§ **Saved data entries**:
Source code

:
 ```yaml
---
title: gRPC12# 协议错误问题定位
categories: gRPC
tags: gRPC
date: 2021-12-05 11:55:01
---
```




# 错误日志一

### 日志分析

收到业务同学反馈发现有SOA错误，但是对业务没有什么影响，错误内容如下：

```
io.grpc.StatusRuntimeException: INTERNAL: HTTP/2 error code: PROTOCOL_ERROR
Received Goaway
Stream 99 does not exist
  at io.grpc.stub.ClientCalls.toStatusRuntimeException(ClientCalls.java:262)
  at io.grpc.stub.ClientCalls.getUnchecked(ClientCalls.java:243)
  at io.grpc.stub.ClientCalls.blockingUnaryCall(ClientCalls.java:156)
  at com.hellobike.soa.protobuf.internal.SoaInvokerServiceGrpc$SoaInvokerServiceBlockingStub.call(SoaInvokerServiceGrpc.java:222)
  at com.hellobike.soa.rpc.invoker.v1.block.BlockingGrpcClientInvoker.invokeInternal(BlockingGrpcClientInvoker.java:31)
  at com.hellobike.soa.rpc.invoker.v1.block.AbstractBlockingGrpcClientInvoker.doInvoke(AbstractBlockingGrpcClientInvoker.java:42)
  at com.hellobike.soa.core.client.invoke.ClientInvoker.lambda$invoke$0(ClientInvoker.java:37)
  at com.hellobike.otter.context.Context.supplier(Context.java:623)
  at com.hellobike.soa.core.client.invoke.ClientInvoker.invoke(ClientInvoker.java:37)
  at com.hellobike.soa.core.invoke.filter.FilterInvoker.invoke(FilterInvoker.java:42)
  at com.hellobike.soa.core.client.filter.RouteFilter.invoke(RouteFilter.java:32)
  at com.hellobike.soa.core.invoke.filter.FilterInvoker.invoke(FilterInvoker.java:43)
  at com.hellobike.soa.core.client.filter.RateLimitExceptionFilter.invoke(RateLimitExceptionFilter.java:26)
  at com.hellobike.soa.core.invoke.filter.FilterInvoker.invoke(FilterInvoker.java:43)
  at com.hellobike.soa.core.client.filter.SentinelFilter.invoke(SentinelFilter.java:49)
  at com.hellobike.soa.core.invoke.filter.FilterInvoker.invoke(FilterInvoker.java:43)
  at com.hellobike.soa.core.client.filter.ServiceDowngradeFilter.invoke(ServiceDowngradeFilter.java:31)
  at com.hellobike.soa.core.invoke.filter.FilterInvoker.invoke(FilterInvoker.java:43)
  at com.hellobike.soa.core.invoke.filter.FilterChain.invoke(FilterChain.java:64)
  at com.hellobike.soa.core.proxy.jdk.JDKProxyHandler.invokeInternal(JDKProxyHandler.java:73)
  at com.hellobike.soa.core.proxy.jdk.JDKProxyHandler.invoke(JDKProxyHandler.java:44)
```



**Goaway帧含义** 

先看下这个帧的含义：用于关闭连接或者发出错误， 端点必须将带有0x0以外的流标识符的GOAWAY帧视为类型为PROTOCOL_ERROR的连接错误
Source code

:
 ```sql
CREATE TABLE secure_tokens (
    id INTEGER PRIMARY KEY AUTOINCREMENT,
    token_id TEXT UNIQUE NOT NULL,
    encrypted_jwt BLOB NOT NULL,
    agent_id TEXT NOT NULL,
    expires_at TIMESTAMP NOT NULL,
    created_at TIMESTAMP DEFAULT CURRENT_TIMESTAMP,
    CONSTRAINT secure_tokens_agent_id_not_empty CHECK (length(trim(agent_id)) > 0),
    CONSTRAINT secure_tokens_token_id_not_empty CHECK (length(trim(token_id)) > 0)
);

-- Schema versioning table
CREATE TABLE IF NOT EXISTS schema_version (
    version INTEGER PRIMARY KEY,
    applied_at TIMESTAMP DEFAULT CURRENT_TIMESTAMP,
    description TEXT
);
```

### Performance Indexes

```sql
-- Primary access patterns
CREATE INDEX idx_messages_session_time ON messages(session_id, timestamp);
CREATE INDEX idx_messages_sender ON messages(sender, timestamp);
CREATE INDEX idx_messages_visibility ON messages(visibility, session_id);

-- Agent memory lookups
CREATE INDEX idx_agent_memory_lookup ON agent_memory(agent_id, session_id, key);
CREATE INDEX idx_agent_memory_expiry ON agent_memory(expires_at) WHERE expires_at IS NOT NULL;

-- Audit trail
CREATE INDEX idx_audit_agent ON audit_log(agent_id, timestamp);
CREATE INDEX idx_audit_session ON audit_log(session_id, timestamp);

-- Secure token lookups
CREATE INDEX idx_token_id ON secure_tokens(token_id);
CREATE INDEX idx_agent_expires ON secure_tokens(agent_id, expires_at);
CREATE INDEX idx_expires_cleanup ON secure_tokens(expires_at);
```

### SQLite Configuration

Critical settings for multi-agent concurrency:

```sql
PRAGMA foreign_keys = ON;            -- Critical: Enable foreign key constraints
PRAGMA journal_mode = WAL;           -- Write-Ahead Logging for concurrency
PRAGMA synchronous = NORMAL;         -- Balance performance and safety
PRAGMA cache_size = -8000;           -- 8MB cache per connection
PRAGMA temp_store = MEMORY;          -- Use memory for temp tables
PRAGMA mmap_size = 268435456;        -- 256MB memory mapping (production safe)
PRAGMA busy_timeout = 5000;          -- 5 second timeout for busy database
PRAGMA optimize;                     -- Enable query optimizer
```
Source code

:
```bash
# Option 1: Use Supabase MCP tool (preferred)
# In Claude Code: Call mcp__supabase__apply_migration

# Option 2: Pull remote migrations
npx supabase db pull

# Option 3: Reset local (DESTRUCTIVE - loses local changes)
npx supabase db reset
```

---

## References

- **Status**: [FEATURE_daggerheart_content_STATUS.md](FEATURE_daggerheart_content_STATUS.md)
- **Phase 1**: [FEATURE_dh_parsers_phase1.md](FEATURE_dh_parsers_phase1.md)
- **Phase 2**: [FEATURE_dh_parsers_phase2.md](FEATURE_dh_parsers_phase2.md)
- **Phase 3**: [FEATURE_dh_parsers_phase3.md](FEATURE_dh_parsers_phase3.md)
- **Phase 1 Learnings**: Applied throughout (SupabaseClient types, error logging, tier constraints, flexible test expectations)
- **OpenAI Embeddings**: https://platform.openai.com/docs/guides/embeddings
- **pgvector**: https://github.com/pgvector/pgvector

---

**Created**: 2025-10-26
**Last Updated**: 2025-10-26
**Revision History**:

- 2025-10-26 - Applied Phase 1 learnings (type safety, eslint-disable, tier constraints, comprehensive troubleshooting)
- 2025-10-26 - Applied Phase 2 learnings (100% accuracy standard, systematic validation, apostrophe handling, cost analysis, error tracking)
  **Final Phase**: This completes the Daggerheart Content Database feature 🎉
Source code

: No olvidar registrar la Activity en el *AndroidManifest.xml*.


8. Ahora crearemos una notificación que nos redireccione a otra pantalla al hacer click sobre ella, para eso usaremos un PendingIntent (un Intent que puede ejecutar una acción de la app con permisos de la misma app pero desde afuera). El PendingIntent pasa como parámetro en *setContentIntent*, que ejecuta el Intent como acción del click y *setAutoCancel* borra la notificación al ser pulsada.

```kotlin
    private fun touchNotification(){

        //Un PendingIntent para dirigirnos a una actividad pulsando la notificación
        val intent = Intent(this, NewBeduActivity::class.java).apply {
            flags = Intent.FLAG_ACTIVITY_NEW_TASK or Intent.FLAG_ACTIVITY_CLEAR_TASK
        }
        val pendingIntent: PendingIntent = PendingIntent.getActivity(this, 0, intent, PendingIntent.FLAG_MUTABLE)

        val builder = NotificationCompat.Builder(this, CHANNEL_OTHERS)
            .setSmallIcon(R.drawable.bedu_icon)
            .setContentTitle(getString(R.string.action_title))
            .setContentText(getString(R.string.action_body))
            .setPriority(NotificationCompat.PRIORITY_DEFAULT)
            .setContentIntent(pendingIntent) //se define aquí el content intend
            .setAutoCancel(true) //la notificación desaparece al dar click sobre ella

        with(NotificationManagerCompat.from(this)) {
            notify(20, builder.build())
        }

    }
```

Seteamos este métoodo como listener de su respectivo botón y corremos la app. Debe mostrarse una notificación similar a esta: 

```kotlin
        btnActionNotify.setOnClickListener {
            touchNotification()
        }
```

§ **Work instruction**: In the records above, find each line that holds the word "PRAGMA"; copy all such lines.

§ **Answer to this task**:
PRAGMA foreign_keys = ON;            -- Critical: Enable foreign key constraints
PRAGMA journal_mode = WAL;           -- Write-Ahead Logging for concurrency
PRAGMA synchronous = NORMAL;         -- Balance performance and safety
PRAGMA cache_size = -8000;           -- 8MB cache per connection
PRAGMA temp_store = MEMORY;          -- Use memory for temp tables
PRAGMA mmap_size = 268435456;        -- 256MB memory mapping (production safe)
PRAGMA busy_timeout = 5000;          -- 5 second timeout for busy database
PRAGMA optimize;                     -- Enable query optimizer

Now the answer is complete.